Ein König der Diebe führt sein Volk gegen die Kirche, in der Quasimodo die von ihm aus Dankbarkeit und Liebe beschützte Esmaralda mit flüssigem Metall und auf die Angreifer herabstürzenden Balken verteidigt. Die alte Mauer, die die Wiese nach Süden abschließt, wird, wie fast die ganze Wiese in das Spiel mit einbezogen. Mönche in schwarzen Kutten huschen ebenso umher wie die Fledermäuse über ihnen. Fackeln brennen auf den Mauerzinnen und unten erfüllt sich das Schicksal, wie die von Frollo in den Stein geritzte Ananke es vorsah.

Nach Jahrhunderten, heißt es in der Romanvorlage, habe man in den Katakomben von Notre Dame zwei Skelette gefunden, die sich umarmt hielten, das einer jungen Frau und das eines Buckligen. Dessen, Quasimodos Rolle hatte in Brenners Inszenierung Roman Hemetsberger übernommen und glänzend gemeistert. Artistik und ein überzeugender Umgang mit all den körperlichen Gebrechen und deren seelischen Folgen, die die Rolle auferlegt, prägten sein Spiel. Weniger überzeugend wirkte Kristin Göpfert immer dann, wenn die Rolle einer glutäugigen Zigeunerin eine bedingungslose Leidenschaft forderte. Schön, wenn sie spottlustig mit den Passanten scherzt. Eindrucksvoll, wenn sie den ganzen Stolz ihrer Rasse den Herrschenden entgegen schleudert und den dunklen, mit finsteren Mächten verbundenen Kleriker Frollo in seine Schranken weist. Dabei bleibt sie in ihrem Hass auf den Mörder ihres Geliebten seltsam kühl. So kühl, wie sie schon als Geliebte agiert hatte. Eine umso erfreuliche Erscheinung bot Özgüt Platte als Dichter und Schwätzer Pierre Gringoire, der sich durch eine Scheinehe mit der Zigeunerin in die Gaunergilde aufnehmen lässt, denn "schöne Alexandriner bringen keine Butter aufs Brot." Mit seiner Geschwätzigkeit zieht er immer wieder den Kopf aus der Schlinge und wird sogar vom König begnadigt: "König hab ich gesagt, ja hat er gesagt."

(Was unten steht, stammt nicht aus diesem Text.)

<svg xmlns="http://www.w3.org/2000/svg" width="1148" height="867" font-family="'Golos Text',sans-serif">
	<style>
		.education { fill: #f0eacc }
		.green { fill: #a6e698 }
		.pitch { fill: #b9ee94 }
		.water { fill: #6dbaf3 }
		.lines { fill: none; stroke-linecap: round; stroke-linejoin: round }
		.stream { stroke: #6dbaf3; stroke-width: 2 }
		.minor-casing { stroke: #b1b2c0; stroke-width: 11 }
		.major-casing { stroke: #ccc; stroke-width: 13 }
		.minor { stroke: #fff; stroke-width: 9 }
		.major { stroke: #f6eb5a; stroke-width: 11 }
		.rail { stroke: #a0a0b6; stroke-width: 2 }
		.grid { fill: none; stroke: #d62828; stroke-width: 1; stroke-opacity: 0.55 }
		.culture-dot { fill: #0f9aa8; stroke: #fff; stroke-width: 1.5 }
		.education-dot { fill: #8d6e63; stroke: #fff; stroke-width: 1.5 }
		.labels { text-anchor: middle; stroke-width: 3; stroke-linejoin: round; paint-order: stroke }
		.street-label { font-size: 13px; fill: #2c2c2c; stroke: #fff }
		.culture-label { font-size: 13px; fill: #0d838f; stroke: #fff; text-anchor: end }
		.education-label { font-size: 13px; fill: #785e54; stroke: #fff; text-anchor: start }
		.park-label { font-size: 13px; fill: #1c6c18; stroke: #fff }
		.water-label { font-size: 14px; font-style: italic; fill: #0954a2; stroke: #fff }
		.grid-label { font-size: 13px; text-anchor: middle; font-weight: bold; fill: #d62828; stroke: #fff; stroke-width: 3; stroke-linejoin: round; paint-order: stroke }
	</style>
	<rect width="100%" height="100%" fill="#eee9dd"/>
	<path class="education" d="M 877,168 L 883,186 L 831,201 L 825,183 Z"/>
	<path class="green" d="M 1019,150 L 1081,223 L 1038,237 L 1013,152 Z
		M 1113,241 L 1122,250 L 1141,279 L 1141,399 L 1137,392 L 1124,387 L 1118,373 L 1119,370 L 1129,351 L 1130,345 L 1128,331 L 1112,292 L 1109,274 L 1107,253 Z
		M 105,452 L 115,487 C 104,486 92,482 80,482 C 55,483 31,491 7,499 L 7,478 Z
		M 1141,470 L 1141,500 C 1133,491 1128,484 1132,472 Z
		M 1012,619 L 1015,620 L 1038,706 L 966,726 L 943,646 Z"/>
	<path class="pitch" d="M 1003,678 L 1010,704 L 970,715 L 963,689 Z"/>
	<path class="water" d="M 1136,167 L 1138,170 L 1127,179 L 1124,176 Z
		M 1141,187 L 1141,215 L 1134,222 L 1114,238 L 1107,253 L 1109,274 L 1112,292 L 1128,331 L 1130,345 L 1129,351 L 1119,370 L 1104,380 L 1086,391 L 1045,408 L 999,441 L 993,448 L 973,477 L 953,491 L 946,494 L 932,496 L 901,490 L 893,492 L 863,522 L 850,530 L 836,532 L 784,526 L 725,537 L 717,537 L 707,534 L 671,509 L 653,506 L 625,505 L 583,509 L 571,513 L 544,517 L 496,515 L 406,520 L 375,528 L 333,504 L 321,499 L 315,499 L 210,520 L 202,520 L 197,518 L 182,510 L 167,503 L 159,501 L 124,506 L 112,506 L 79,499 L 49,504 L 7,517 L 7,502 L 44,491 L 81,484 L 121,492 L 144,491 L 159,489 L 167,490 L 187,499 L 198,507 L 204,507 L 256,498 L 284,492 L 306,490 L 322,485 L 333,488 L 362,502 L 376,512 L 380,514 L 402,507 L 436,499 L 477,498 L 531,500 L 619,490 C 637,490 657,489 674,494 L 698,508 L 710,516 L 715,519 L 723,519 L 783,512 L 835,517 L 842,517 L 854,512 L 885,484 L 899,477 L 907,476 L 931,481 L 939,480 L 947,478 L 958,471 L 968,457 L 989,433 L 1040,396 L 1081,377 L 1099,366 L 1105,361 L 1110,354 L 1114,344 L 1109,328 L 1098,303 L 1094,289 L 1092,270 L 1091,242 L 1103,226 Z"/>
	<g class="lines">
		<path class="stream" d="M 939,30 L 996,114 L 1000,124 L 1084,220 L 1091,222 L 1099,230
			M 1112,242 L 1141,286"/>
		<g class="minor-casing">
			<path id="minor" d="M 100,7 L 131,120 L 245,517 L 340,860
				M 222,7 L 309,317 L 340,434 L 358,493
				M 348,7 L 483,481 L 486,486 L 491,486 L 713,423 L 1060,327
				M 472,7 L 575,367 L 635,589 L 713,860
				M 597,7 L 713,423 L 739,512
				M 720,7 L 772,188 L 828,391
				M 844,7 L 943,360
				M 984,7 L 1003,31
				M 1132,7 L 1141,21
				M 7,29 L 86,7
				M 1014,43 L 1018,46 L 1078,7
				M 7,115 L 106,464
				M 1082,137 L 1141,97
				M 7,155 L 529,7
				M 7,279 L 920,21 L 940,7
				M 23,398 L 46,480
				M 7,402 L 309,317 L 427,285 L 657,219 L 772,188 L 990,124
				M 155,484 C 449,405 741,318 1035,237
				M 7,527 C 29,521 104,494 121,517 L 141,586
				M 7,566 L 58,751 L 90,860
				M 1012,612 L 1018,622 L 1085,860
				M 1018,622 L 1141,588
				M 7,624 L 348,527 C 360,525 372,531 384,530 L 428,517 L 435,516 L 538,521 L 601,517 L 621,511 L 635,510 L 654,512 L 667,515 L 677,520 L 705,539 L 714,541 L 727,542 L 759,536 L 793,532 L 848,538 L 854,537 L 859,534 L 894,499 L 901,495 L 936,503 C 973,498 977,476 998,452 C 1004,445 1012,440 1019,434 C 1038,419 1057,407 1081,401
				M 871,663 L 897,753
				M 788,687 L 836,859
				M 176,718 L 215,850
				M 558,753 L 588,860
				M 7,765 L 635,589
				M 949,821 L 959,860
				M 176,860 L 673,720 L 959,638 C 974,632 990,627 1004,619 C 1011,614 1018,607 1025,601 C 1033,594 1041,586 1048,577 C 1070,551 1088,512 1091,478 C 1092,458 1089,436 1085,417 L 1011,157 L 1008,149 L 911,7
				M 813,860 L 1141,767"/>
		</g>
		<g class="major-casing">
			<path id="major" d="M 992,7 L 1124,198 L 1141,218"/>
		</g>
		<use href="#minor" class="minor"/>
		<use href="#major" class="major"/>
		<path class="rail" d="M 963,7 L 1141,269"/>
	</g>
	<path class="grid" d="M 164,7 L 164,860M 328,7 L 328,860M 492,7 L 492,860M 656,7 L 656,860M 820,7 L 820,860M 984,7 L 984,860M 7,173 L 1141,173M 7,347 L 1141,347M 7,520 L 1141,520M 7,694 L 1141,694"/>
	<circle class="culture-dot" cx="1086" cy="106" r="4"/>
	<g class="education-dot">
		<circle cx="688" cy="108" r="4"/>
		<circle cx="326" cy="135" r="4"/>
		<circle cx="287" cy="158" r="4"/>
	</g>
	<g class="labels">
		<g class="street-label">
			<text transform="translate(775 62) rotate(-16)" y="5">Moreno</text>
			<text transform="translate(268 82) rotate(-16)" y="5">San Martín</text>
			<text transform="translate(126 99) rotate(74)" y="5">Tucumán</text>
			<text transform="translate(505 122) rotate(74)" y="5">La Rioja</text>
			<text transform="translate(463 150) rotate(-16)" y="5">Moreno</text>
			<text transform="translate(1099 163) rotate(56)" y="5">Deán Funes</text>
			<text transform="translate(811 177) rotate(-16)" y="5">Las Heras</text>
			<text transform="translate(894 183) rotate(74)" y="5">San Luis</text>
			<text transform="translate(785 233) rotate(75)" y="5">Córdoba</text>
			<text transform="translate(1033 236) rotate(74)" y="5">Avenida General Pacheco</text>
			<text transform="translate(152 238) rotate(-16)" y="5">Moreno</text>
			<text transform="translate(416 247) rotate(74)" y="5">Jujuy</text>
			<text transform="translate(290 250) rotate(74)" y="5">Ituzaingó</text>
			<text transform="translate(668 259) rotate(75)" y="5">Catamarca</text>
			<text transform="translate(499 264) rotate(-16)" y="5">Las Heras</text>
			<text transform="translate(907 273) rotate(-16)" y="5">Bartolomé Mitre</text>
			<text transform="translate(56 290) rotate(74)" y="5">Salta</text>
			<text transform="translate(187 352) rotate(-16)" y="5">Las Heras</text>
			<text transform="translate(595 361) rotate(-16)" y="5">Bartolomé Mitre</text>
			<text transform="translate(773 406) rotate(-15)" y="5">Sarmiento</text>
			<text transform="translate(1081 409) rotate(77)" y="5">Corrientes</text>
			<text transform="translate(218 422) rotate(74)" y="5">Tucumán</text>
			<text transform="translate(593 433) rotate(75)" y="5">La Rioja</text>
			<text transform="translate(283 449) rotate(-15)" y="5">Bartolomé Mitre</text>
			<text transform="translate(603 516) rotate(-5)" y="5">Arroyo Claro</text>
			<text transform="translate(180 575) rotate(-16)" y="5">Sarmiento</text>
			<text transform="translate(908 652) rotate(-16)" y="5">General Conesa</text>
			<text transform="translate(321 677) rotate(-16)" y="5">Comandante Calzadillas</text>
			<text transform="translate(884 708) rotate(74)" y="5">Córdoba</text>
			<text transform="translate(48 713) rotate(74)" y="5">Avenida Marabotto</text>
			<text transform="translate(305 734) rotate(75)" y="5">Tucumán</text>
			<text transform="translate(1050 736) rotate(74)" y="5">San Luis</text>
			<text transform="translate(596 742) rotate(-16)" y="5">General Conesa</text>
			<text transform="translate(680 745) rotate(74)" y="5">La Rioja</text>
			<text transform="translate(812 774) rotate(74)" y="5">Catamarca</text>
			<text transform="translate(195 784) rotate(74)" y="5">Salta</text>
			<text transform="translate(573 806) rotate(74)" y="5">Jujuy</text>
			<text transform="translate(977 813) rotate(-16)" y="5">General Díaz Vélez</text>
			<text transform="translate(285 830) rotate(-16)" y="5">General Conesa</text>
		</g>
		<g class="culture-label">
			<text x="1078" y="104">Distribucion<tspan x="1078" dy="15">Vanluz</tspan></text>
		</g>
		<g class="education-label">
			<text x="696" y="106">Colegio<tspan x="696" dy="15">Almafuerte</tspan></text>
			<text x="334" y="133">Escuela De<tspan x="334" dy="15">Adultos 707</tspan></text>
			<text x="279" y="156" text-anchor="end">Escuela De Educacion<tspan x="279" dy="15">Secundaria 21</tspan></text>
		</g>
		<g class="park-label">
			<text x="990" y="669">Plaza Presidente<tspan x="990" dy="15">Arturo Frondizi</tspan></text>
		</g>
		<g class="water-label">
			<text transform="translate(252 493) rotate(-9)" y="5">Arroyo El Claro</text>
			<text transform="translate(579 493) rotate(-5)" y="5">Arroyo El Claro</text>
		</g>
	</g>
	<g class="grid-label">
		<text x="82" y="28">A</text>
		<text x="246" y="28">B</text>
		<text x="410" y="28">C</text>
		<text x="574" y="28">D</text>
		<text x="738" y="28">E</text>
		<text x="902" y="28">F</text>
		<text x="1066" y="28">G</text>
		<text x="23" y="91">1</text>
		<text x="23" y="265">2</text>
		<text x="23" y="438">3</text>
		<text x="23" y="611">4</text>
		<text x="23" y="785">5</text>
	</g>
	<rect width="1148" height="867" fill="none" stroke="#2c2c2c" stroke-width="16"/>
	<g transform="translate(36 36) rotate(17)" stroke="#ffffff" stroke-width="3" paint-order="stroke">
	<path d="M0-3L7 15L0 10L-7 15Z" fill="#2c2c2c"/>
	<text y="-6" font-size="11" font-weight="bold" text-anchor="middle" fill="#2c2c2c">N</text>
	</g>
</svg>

Nicht zuletzt ihm und seiner pfiffig bis drollig ausgeführten Rolle ist es zu verdanken, dass sich die Vorstellung der unausweichlichen Bestimmung nicht auf das Publikum überträgt, oder dass es zumindest durch seine Anspielungen auf höchst moderne Zustände irgendwie aufgelockert wird.

Herauszuheben wären noch Stefan Fent, der dem Phöbus alles Licht, aber auch den Schatten verlieh, deren diese Figur bedurfte und vor allem Ulf Deutscher, der die zerrissene, von Genie und Wahnsinn geprägte Gestalt des Frollo nicht nur zu gestalten, sondern auszufüllen verstand, gipfelnd in jenem Satz, der auch von der Ananke-Besessenheit geprägt ist: "Wie soll man anhalten auf dieser schrägen Bahn zur Hölle?"